Selon les études menées par Earth Cameroon dans différentes localités de Yaoundé faisant l’objet d’exploitation des carrières de pierres, cette compromission se manifeste de plusieurs manières, toutes aussi préjudiciables les unes que les autres pour les populations locales.
(1) La manipulation. Les autorités et les exploitants de carrières utilisent des tactiques trompeuses pour contrôler et influencer les populations locales. Ces dernières prennent la forme de désinformation, de propagande ou de tactiques de persuasion coercitives.
(2) Les faux espoirs sont souvent utilisés pour apaiser les inquiétudes des populations locales. Des promesses vides sont faites, créant une attente d’amélioration qui ne se réalise jamais. « Nous souffrons beaucoup, les arbres qui étaient labas, ils ont tout coupé. Quand un mauvais vent vient, il passe ici et une maison qui n’est pas solide s’envole. J’ai parlé au maire, il m’a dit d’attendre. Ça fait déjà longtemps, pas de suite. » (Entretien à Fébé le 16/11/2023)

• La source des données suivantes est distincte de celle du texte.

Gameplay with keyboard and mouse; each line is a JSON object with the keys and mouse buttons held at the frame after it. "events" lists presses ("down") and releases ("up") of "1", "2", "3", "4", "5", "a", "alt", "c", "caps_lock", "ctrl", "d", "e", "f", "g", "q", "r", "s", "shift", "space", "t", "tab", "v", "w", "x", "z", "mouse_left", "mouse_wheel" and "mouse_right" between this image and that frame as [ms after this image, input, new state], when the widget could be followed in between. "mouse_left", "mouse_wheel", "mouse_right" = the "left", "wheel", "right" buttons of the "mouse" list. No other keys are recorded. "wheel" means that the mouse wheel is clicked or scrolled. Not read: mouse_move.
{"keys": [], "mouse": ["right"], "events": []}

(3) Les menaces et l’abus de pouvoir sont couramment utilisés pour réprimer toute manifestation de mécontentement des populations locales à l’égard des exploitants. Cela crée un climat de peur et d’intimidation qui empêche les populations de revendiquer leurs droits.
(4) Le mépris et la non prise en compte des préoccupations des populations sont également courants. Les besoins et les préoccupations des populations locales sont souvent ignorés, ce qui renforce leur sentiment d’impuissance et d’injustice. « Tu vois le maire, ce dernier ne fait rien parce qu’il a déjà pris son enveloppe, le sous-préfet même chose et autres. On va donc faire comment ? » (Entretien à Akak II le 29/11/2023)
(5) Le détournement des fonds destinés aux populations riveraines est un autre problème majeur. Les ressources qui devraient bénéficier aux communautés locales sont souvent détournées aux profit des autorités et des exploitants de carrières. Un chef de bloc affirme à propos : « Loin de les juger, les patrons sont presque l’Etat, on ne peut que faire des plaidoiries, peut-être que l’Etat a trouvé mieux. Mais en trouvant mieux, les populations souffrent, est-ce leur souhait de voir les populations souffrir ? » (Entretien à Fébé le 16/11/2023). A ceci s’ajoute le témoignage d’une autorité locale qui a refusé de se faire manipuler :
« C’est ça mon véritable problème. Ils sont là pour s’enrichir et peuvent contribuer au développement mais nos gouvernants, que font-ils, ils détournent cet argent. Ils exploitent notre matériel. Moi j’ai un sentiment amer. Je constate seulement que c’est la hiérarchie qui mange et le bas peuple souffre, ce n’est pas bien. Tout ce que nous leur demandons, qu’ils prennent leurs millions labas mais qu’ils nous mettent à l’aise en construisant des centres de santés, les adductions en eau, les routes, les écoles. Qu’ils prennent les centaines des millions labas, ça leur engage, mais qu’ils contribuent au développement et non l’appauvrissement des populations riveraines ». (Entretien à Akak II le 29/11/2023).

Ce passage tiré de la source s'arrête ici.